Work to complete - Transcribe each entry exactly, without pictures.
####
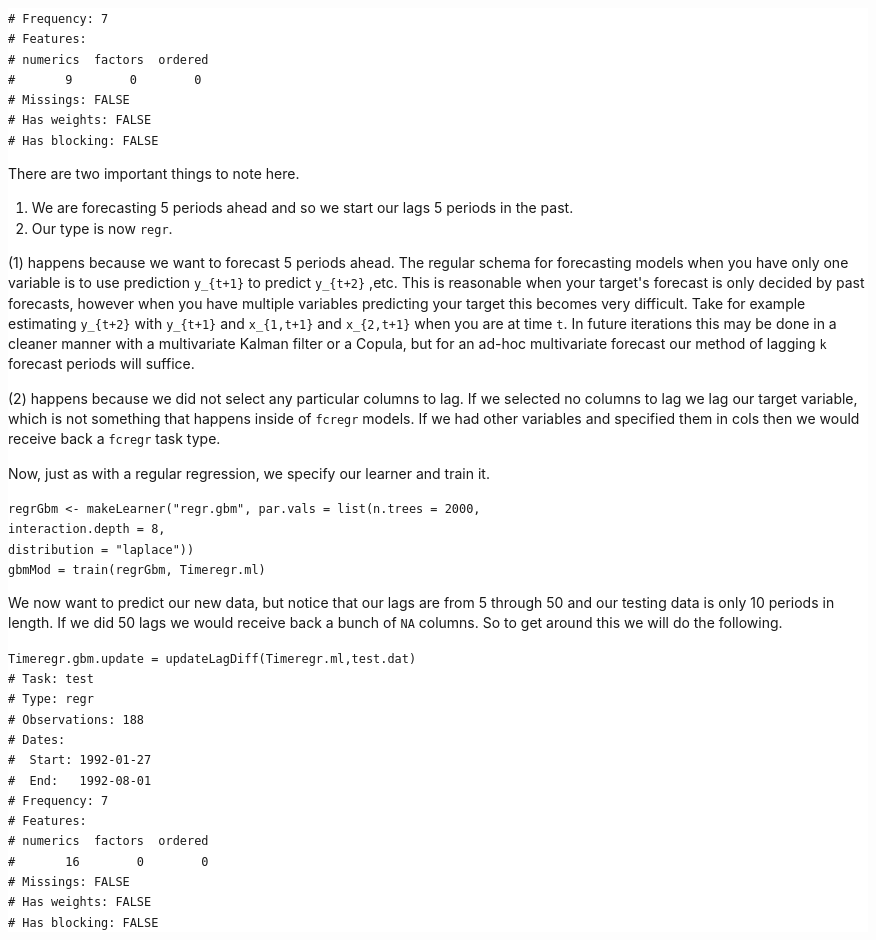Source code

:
 ```{r}
# Frequency: 7
# Features:
# numerics  factors  ordered 
#       9        0        0 
# Missings: FALSE
# Has weights: FALSE
# Has blocking: FALSE

```

There are two important things to note here.

1. We are forecasting 5 periods ahead and so we start our lags 5 periods in the past.
2. Our type is now `regr`.

(1) happens because we want to forecast 5 periods ahead. The regular schema for forecasting models when you have only one variable is to use prediction `y_{t+1}` to predict `y_{t+2}` ,etc. This is reasonable when your target's forecast is only decided by past forecasts, however when you have multiple variables predicting your target this becomes very difficult. Take for example estimating `y_{t+2}` with `y_{t+1}` and `x_{1,t+1}` and `x_{2,t+1}` when you are at time `t`. In future iterations this may be done in a cleaner manner with a multivariate Kalman filter or a Copula, but for an ad-hoc multivariate forecast our method of lagging `k` forecast periods will suffice.

(2) happens because we did not select any particular columns to lag. If we selected no columns to lag we lag our target variable, which is not something that happens inside of `fcregr` models. If we had other variables and specified them in cols then we would receive back a `fcregr` task type.

Now, just as with a regular regression, we specify our learner and train it.

```{r}
regrGbm <- makeLearner("regr.gbm", par.vals = list(n.trees = 2000,
interaction.depth = 8,
distribution = "laplace"))
gbmMod = train(regrGbm, Timeregr.ml)
```

We now want to predict our new data, but notice that our lags are from 5 through 50 and our testing data is only 10 periods in length. If we did 50 lags we would receive back a bunch of `NA` columns. So to get around this we will do the following.

```{r}
Timeregr.gbm.update = updateLagDiff(Timeregr.ml,test.dat)
# Task: test
# Type: regr
# Observations: 188
# Dates:
#  Start: 1992-01-27 
#  End:   1992-08-01
# Frequency: 7
# Features:
# numerics  factors  ordered 
#       16        0        0 
# Missings: FALSE
# Has weights: FALSE
# Has blocking: FALSE
```
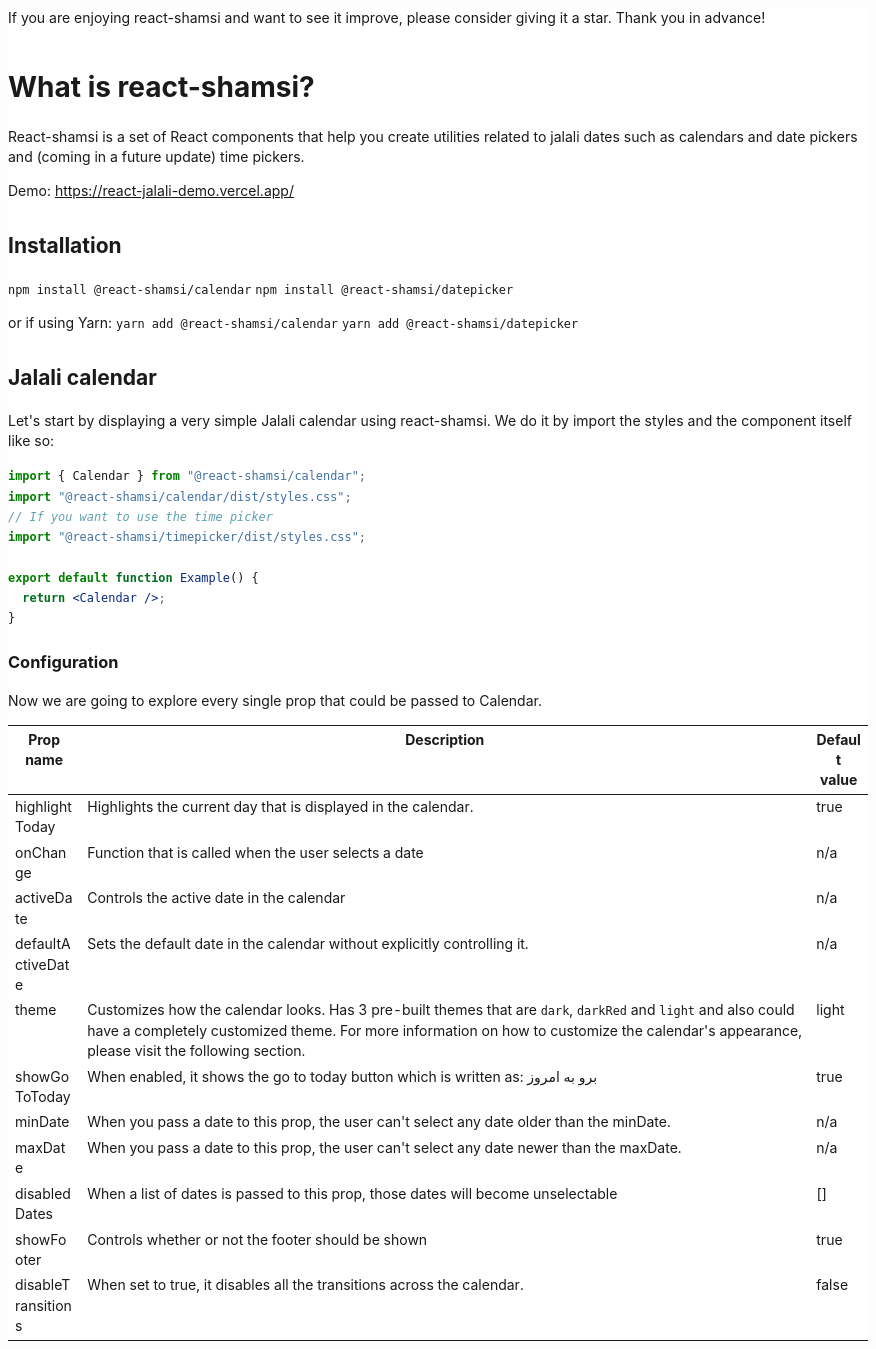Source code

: If you are enjoying react-shamsi and want to see it improve, please consider giving it a star. Thank you in advance!

# What is react-shamsi?

React-shamsi is a set of React components that help you create utilities related to jalali dates such as calendars and date pickers and (coming in a future update) time pickers.

Demo: https://react-jalali-demo.vercel.app/

## Installation

`npm install @react-shamsi/calendar`
`npm install @react-shamsi/datepicker`

or if using Yarn:
`yarn add @react-shamsi/calendar`
`yarn add @react-shamsi/datepicker`

## Jalali calendar

Let's start by displaying a very simple Jalali calendar using react-shamsi. We do it by import the styles and the component itself like so:

```jsx
import { Calendar } from "@react-shamsi/calendar";
import "@react-shamsi/calendar/dist/styles.css";
// If you want to use the time picker
import "@react-shamsi/timepicker/dist/styles.css";

export default function Example() {
  return <Calendar />;
}
```

### Configuration

Now we are going to explore every single prop that could be passed to Calendar.

| Prop name          | Description                                                                                                                                                                                                                                                 | Default value                                                                                 |
| ------------------ | ----------------------------------------------------------------------------------------------------------------------------------------------------------------------------------------------------------------------------------------------------------- | --------------------------------------------------------------------------------------------- |
| highlightToday     | Highlights the current day that is displayed in the calendar.                                                                                                                                                                                               | true                                                                                          |
| onChange           | Function that is called when the user selects a date                                                                                                                                                                                                        | n/a                                                                                           |
| activeDate         | Controls the active date in the calendar                                                                                                                                                                                                                    | n/a                                                                                           |
| defaultActiveDate  | Sets the default date in the calendar without explicitly controlling it.                                                                                                                                                                                    | n/a                                                                                           |
| theme              | Customizes how the calendar looks. Has 3 pre-built themes that are `dark`, `darkRed` and `light` and also could have a completely customized theme. For more information on how to customize the calendar's appearance, please visit the following section. | light                                                                                         |
| showGoToToday      | When enabled, it shows the go to today button which is written as: برو به امروز                                                                                                                                                                             | true                                                                                          |
| minDate            | When you pass a date to this prop, the user can't select any date older than the minDate.                                                                                                                                                                   | n/a                                                                                           |
| maxDate            | When you pass a date to this prop, the user can't select any date newer than the maxDate.                                                                                                                                                                   | n/a                                                                                           |
| disabledDates      | When a list of dates is passed to this prop, those dates will become unselectable                                                                                                                                                                           | []                                                                                            |
| showFooter         | Controls whether or not the footer should be shown                                                                                                                                                                                                          | true                                                                                          |
| disableTransitions | When set to true, it disables all the transitions across the calendar.                                                                                                                                                                                      | false                                                                                         |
####
Result below -
Source code

:
 ```{r}
# Frequency: 7
# Features:
# numerics  factors  ordered 
#       9        0        0 
# Missings: FALSE
# Has weights: FALSE
# Has blocking: FALSE

```

There are two important things to note here.

1. We are forecasting 5 periods ahead and so we start our lags 5 periods in the past.
2. Our type is now `regr`.

(1) happens because we want to forecast 5 periods ahead. The regular schema for forecasting models when you have only one variable is to use prediction `y_{t+1}` to predict `y_{t+2}` ,etc. This is reasonable when your target's forecast is only decided by past forecasts, however when you have multiple variables predicting your target this becomes very difficult. Take for example estimating `y_{t+2}` with `y_{t+1}` and `x_{1,t+1}` and `x_{2,t+1}` when you are at time `t`. In future iterations this may be done in a cleaner manner with a multivariate Kalman filter or a Copula, but for an ad-hoc multivariate forecast our method of lagging `k` forecast periods will suffice.

(2) happens because we did not select any particular columns to lag. If we selected no columns to lag we lag our target variable, which is not something that happens inside of `fcregr` models. If we had other variables and specified them in cols then we would receive back a `fcregr` task type.

Now, just as with a regular regression, we specify our learner and train it.

```{r}
regrGbm <- makeLearner("regr.gbm", par.vals = list(n.trees = 2000,
interaction.depth = 8,
distribution = "laplace"))
gbmMod = train(regrGbm, Timeregr.ml)
```

We now want to predict our new data, but notice that our lags are from 5 through 50 and our testing data is only 10 periods in length. If we did 50 lags we would receive back a bunch of `NA` columns. So to get around this we will do the following.

```{r}
Timeregr.gbm.update = updateLagDiff(Timeregr.ml,test.dat)
# Task: test
# Type: regr
# Observations: 188
# Dates:
#  Start: 1992-01-27 
#  End:   1992-08-01
# Frequency: 7
# Features:
# numerics  factors  ordered 
#       16        0        0 
# Missings: FALSE
# Has weights: FALSE
# Has blocking: FALSE
```
Source code

: If you are enjoying react-shamsi and want to see it improve, please consider giving it a star. Thank you in advance!

# What is react-shamsi?

React-shamsi is a set of React components that help you create utilities related to jalali dates such as calendars and date pickers and (coming in a future update) time pickers.

Demo: https://react-jalali-demo.vercel.app/

## Installation

`npm install @react-shamsi/calendar`
`npm install @react-shamsi/datepicker`

or if using Yarn:
`yarn add @react-shamsi/calendar`
`yarn add @react-shamsi/datepicker`

## Jalali calendar

Let's start by displaying a very simple Jalali calendar using react-shamsi. We do it by import the styles and the component itself like so:

```jsx
import { Calendar } from "@react-shamsi/calendar";
import "@react-shamsi/calendar/dist/styles.css";
// If you want to use the time picker
import "@react-shamsi/timepicker/dist/styles.css";

export default function Example() {
  return <Calendar />;
}
```

### Configuration

Now we are going to explore every single prop that could be passed to Calendar.

| Prop name          | Description                                                                                                                                                                                                                                                 | Default value                                                                                 |
| ------------------ | ----------------------------------------------------------------------------------------------------------------------------------------------------------------------------------------------------------------------------------------------------------- | --------------------------------------------------------------------------------------------- |
| highlightToday     | Highlights the current day that is displayed in the calendar.                                                                                                                                                                                               | true                                                                                          |
| onChange           | Function that is called when the user selects a date                                                                                                                                                                                                        | n/a                                                                                           |
| activeDate         | Controls the active date in the calendar                                                                                                                                                                                                                    | n/a                                                                                           |
| defaultActiveDate  | Sets the default date in the calendar without explicitly controlling it.                                                                                                                                                                                    | n/a                                                                                           |
| theme              | Customizes how the calendar looks. Has 3 pre-built themes that are `dark`, `darkRed` and `light` and also could have a completely customized theme. For more information on how to customize the calendar's appearance, please visit the following section. | light                                                                                         |
| showGoToToday      | When enabled, it shows the go to today button which is written as: برو به امروز                                                                                                                                                                             | true                                                                                          |
| minDate            | When you pass a date to this prop, the user can't select any date older than the minDate.                                                                                                                                                                   | n/a                                                                                           |
| maxDate            | When you pass a date to this prop, the user can't select any date newer than the maxDate.                                                                                                                                                                   | n/a                                                                                           |
| disabledDates      | When a list of dates is passed to this prop, those dates will become unselectable                                                                                                                                                                           | []                                                                                            |
| showFooter         | Controls whether or not the footer should be shown                                                                                                                                                                                                          | true                                                                                          |
| disableTransitions | When set to true, it disables all the transitions across the calendar.                                                                                                                                                                                      | false                                                                                         |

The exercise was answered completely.